Título: Resistência brasileira está surpreendendo
Autor: Dantas, Fernando
Fonte: O Estado de São Paulo, 18/03/2008, Economia, p. B10

Para o ex-presidente do Banco Central, o maior risco para o Brasil hoje é a inflação e não a crise americana

O maior risco hoje para o crescimento brasileiro é a inflação interna e não a crise econômica americana. A análise foi feita pelo ex-presidente do Banco Central (BC) Carlos Langoni, presidente do Centro de Economia Mundial, da Fundação Getulio Vargas (FGV). Segundo ele, o banco central americano (Fed) está indo até onde pode para evitar uma crise de insolvência. O economista avalia que nenhum país está completamente imune aos problemas internacionais, mas reconhece que a capacidade de resistência brasileira está surpreendendo.
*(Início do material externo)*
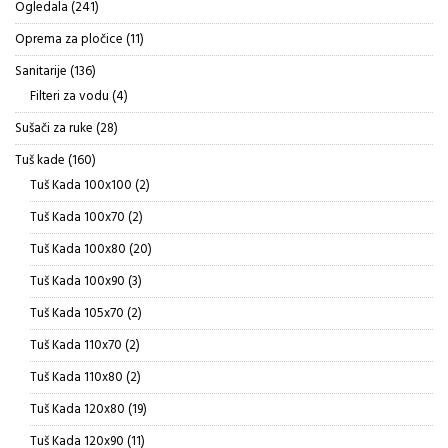
241
Ogledala
241
proizvod
11
Oprema za pločice
11
proizvoda
136
Sanitarije
136
proizvoda
4
Filteri za vodu
4
proizvoda
28
Sušači za ruke
28
proizvoda
160
Tuš kade
160
proizvoda
2
Tuš Kada 100x100
2
proizvoda
2
Tuš Kada 100x70
2
proizvoda
20
Tuš Kada 100x80
20
proizvoda
3
Tuš Kada 100x90
3
proizvoda
2
Tuš Kada 105x70
2
proizvoda
2
Tuš Kada 110x70
2
proizvoda
2
Tuš Kada 110x80
2
proizvoda
19
Tuš Kada 120x80
19
proizvoda
11
Tuš Kada 120x90
11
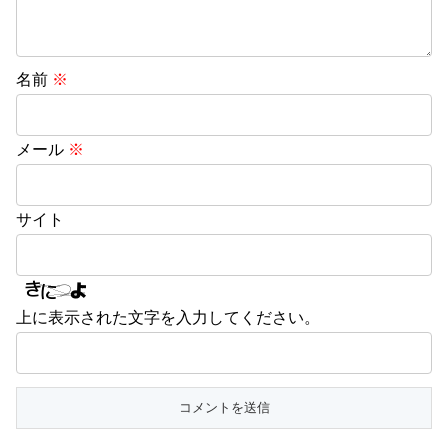
名前
※
メール
※
サイト
上に表示された文字を入力してください。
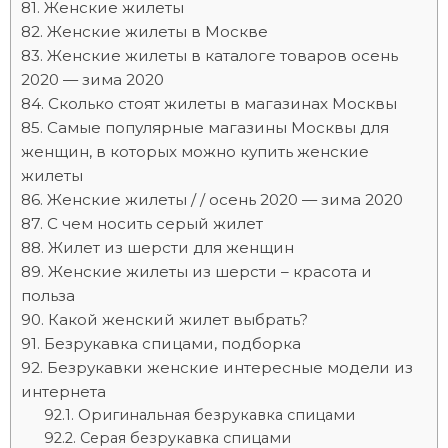
Женские жилеты
Женские жилеты в Москве
Женские жилеты в каталоге товаров осень
2020 — зима 2020
Сколько стоят жилеты в магазинах Москвы
Самые популярные магазины Москвы для
женщин, в которых можно купить женские
жилеты
Женские жилеты / / осень 2020 — зима 2020
С чем носить серый жилет
Жилет из шерсти для женщин
Женские жилеты из шерсти – красота и
польза
Какой женский жилет выбрать?
Безрукавка спицами, подборка
Безрукавки женские интересные модели из
интернета
Оригинальная безрукавка спицами
Серая безрукавка спицами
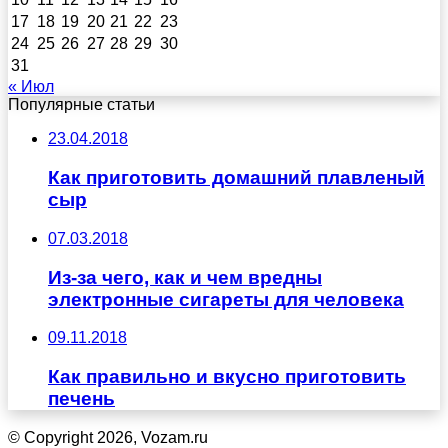
17
18
19
20
21
22
23
24
25
26
27
28
29
30
31
« Июл
Популярные статьи
23.04.2018
Как приготовить домашний плавленый
сыр
07.03.2018
Из-за чего, как и чем вредны
электронные сигареты для человека
09.11.2018
Как правильно и вкусно приготовить
печень
© Copyright 2026, Vozam.ru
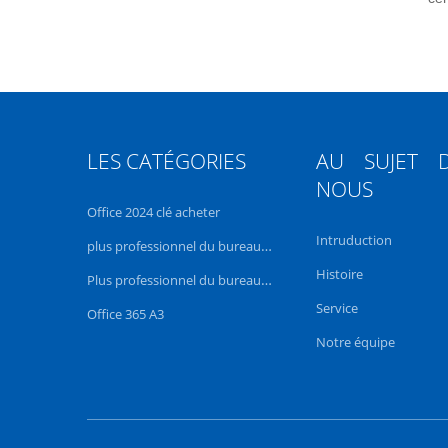
LES CATÉGORIES
AU SUJET 
NOUS
Office 2024 clé acheter
Intruduction
plus professionnel du bureau 2021
Histoire
Plus professionnel du bureau 2019
Service
Office 365 A3
Notre équipe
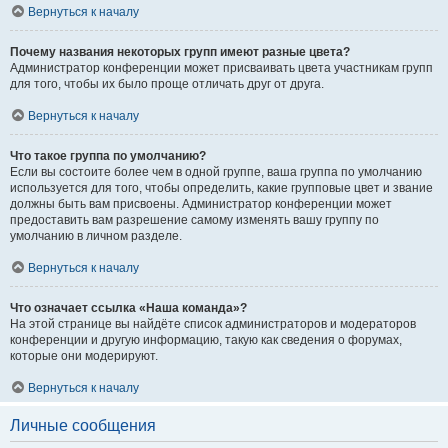
Вернуться к началу
Почему названия некоторых групп имеют разные цвета?
Администратор конференции может присваивать цвета участникам групп
для того, чтобы их было проще отличать друг от друга.
Вернуться к началу
Что такое группа по умолчанию?
Если вы состоите более чем в одной группе, ваша группа по умолчанию
используется для того, чтобы определить, какие групповые цвет и звание
должны быть вам присвоены. Администратор конференции может
предоставить вам разрешение самому изменять вашу группу по
умолчанию в личном разделе.
Вернуться к началу
Что означает ссылка «Наша команда»?
На этой странице вы найдёте список администраторов и модераторов
конференции и другую информацию, такую как сведения о форумах,
которые они модерируют.
Вернуться к началу
Личные сообщения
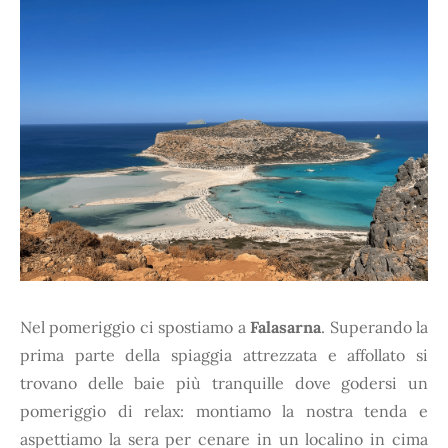
Nel pomeriggio ci spostiamo a
Falasarna
. Superando la
prima parte della spiaggia attrezzata e affollato si
trovano delle baie più tranquille dove godersi un
pomeriggio di relax: montiamo la nostra tenda e
aspettiamo la sera per cenare in un localino in cima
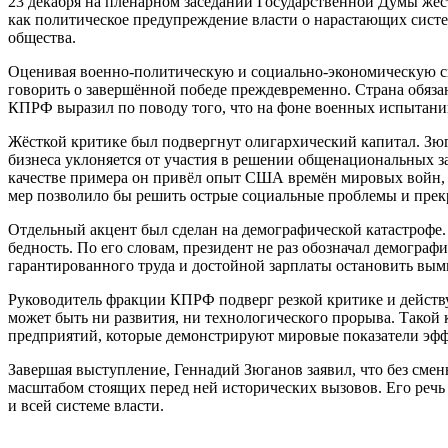
23 декабря на пленарном заседании Государственной Думы жёс
как политическое предупреждение власти о нарастающих систем
общества.
Оценивая военно-политическую и социально-экономическую си
говорить о завершённой победе преждевременно. Страна обязан
КПРФ выразил по поводу того, что на фоне военных испытаний 
Жёсткой критике был подвергнут олигархический капитал. Зюг
бизнеса уклоняется от участия в решении общенациональных зад
качестве примера он привёл опыт США времён мировых войн, к
мер позволило бы решить острые социальные проблемы и прекра
Отдельный акцент был сделан на демографической катастрофе.
бедность. По его словам, президент не раз обозначал демогра
гарантированного труда и достойной зарплаты остановить вы
Руководитель фракции КПРФ подверг резкой критике и действу
может быть ни развития, ни технологического прорыва. Такой
предприятий, которые демонстрируют мировые показатели эфф
Завершая выступление, Геннадий Зюганов заявил, что без смен
масштабом стоящих перед ней исторических вызовов. Его речь
и всей системе власти.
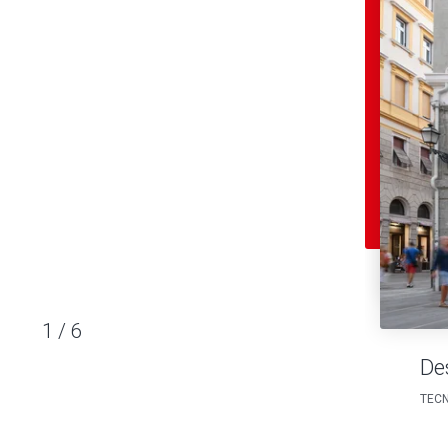
1
/
6
De
TECN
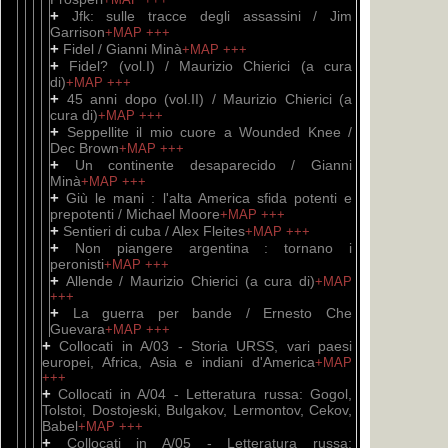
+
Jfk: sulle tracce degli assassini / Jim
Garrison
+MAP
+++
+
Fidel / Gianni Minà
+MAP
+++
+
Fidel? (vol.I) / Maurizio Chierici (a cura
di)
+MAP
+++
+
45 anni dopo (vol.II) / Maurizio Chierici (a
cura di)
+MAP
+++
+
Seppellite il mio cuore a Wounded Knee /
Dec Brown
+MAP
+++
+
Un continente desaparecido / Gianni
Minà
+MAP
+++
+
Giù le mani : l'alta America sfida potenti e
prepotenti / Michael Moore
+MAP
+++
+
Sentieri di cuba / Alex Fleites
+MAP
+++
+
Non piangere argentina : tornano i
peronisti
+MAP
+++
+
Allende / Maurizio Chierici (a cura di)
+MAP
+++
+
La guerra per bande / Ernesto Che
Guevara
+MAP
+++
+
Collocati in A/03 - Storia URSS, vari paesi
europei, Africa, Asia e indiani d'America
+MAP
+++
+
Collocati in A/04 - Letteratura russa: Gogol,
Tolstoi, Dostojeski, Bulgakov, Lermontov, Cekov,
Babel
+MAP
+++
+
Collocati in A/05 - Letteratura russa:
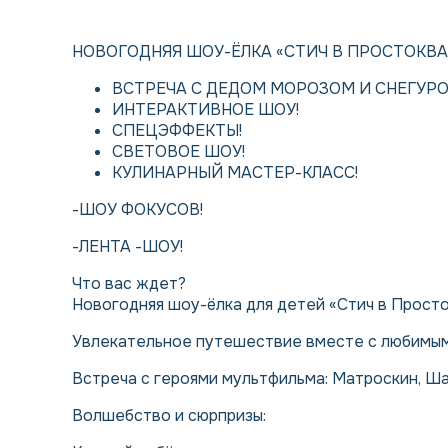
НОВОГОДНЯЯ ШОУ-ЁЛКА «СТИЧ В ПРОСТОКВ
ВСТРЕЧА С ДЕДОМ МОРОЗОМ И СНЕГУРО
ИНТЕРАКТИВНОЕ ШОУ!
СПЕЦЭФФЕКТЫ!
СВЕТОВОЕ ШОУ!
КУЛИНАРНЫЙ МАСТЕР-КЛАСС!
-ШОУ ФОКУСОВ!
-ЛЕНТА -ШОУ!
Что вас ждет?
Новогодняя шоу-ёлка для детей «Стич в Прост
Увлекательное путешествие вместе с любимым
Встреча с героями мультфильма: Матроскин, Ша
Волшебство и сюрпризы:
Os EUA correm risco de crise sistêmica no setor financeiro?

Nem o Bernanke (Ben, presidente do Fed) nem ninguém tem a capacidade de responder isso. Não se pode culpar (o Fed)por falta de ousadia. Ele está indo até o limite.

O que o Fed quis salvando o Bear Stearns por meio do JP Morgan?

Deixar claro para o público que fundos pequenos podem até quebrar, mas com grandes instituições não vamos permitir que isso aconteça.

O Brasil está imune às turbulências internacionais?

Imune, ninguém está. Agora, surpreende a capacidade de resistência da economia brasileira. A crise veio quando o Brasil já tinha completado o ajuste externo e avançado em ajustes internos, num cenário externo que se deteriorou, mas preserva o preço de commodities, quando pela primeira vez o Brasil estava com sua arquitetura macroeconômica consistente.

Por quanto tempo o País conseguirá continuar assim?

Até agora o impacto é muito pequeno. Muito mais no mercado acionário. A perspectiva de risco está relativamente estável. A economia continuará crescendo, impulsionada pela demanda interna, talvez 4,5%.

A robustez das contas externas é um trunfo para o Brasil. O avanço das importações pode anular isso?

Vamos entrar numa fase de déficit em conta corrente, que deve se consolidar entre US$ 7 bilhões e US$ 10 bilhões, e essa virada vai levar o mercado a rever expectativas em relação ao câmbio, que caminhará para R$ 1,80 ou pouco mais.

Qual o maior risco ao crescimento do País? A crise externa ou repique inflacionário?

A perspectiva de inflação. A economia está muito aquecida e alguns setores chegaram ao limite do uso da capacidade.

O BC estará certo em voltar a elevar a Selic, caso a demanda interna permaneça aquecida?

Não, não é a solução ideal. Com o Fed cortando os juros, o real se valorizaria ainda mais. A solução é manter a taxa Selic e elevar a meta de superávit primário de 3,8% para 4,5%, ou seja, cortar gasto público.